TV & Movies
Lovers Rock Isn't Based On A True Story, But There's A Lot Of Truth In It
The film's producer describe it as "a collective reimagining of a time and place very precious to West Indian Londoners."
From steaming hot combs to reggae music, Steve McQueen's new Lovers Rock film will feel familiar to many who grew up in Britain's West Indian community. The film forms part of the award-winning director's new Small Axe series, which features five films that tell stories from London's Black community during the 1960s-1980s. The first film, Mangrove Nine, followed the real-life events which saw nine people wrongly arrested in 1970, but is the series' second film Lovers Rock also based on a true story?
The short answer is no. In fact, Lovers Rock is the only story within the Small Axe series that isn't based on real events. The film, which airs on BBC One on Nov. 22, tells the fictional story of romance blossoming over one night at a London house party. However, despite not being grounded in real events, Lovers Rock is expected to bring back "many happy memories" to those who experienced the music and blues parties of the time, a statement sent from the BBC to Bustle reads.
"Lovers Rock sits apart from its Small Axe siblings in that it does not tell a true story of a person or group of individuals taking on the system," explains Small Axe executive producer Tracey Scoffield in the statement, "but is rather a collective reimagining of a time and place very precious to West Indian Londoners."
The new film stars BAFTA 2020 Rising Star winner Michael Ward and newcomer Amarah-Jae St as the lead couple.

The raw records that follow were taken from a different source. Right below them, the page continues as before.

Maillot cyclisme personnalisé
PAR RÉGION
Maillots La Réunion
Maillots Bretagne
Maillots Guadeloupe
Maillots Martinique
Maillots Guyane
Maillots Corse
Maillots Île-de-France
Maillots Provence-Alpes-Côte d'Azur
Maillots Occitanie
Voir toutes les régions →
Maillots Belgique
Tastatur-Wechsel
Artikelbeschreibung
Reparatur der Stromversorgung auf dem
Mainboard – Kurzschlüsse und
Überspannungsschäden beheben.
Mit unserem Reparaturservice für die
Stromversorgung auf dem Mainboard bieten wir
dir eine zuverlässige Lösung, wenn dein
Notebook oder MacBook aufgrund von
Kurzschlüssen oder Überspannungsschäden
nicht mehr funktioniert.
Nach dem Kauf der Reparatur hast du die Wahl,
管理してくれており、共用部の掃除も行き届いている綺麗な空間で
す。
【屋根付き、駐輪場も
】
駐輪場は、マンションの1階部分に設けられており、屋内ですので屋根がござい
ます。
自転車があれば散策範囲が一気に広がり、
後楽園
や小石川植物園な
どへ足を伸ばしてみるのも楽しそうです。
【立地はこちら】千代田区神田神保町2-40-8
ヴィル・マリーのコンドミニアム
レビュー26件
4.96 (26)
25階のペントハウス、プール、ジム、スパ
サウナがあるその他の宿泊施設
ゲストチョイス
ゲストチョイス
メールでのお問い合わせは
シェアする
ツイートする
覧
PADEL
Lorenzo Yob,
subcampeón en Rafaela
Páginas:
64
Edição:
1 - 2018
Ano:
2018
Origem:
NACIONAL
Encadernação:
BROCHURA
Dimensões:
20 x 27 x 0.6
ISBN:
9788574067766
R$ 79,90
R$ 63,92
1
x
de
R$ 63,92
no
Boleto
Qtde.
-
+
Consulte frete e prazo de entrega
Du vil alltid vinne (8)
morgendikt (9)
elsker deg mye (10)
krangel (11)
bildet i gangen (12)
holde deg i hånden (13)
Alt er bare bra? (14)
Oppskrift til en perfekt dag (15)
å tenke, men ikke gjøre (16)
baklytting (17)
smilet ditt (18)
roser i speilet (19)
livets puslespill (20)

Aubyn plays Martha, a young woman who sneaks out to the party and meets a brooding stranger, Franklyn (Ward). Set to the soundtrack of Janet Kay’s 1979 epic reggae hit Silly Games, the film is just as much a story about reggae music as it is about the burgeoning romance between two young lovers.
“For me, this is my musical,” McQueen says in the statement. “This is the musical I’ve always wanted to do."
Lovers Rock was co-written by McQueen and novelist and playwright Courttia Newland, both of whom grew up around blues parties. They say the parties were considered a sanctuary for those in the community.
The BBC's statement explains that the parties usually took place in someone's home, where "sweethearts could dress up, pay a small admission fee, dance to romantic Reggae songs, buy beers, eat goat curry and rice and joyously celebrate life without apologies or restrictions."
McQueen says: “I remember stories my aunt would tell, she wasn’t allowed to go to these parties, but my uncle would leave the backdoor open for her so she could go to the Blues. They lived in Shepherd’s Bush, which is next door to Ladbroke Grove. She’d sneak off to Ladbroke Grove which is where the dance was, and then come back in the morning and have to go to church. It was like Cinderella!”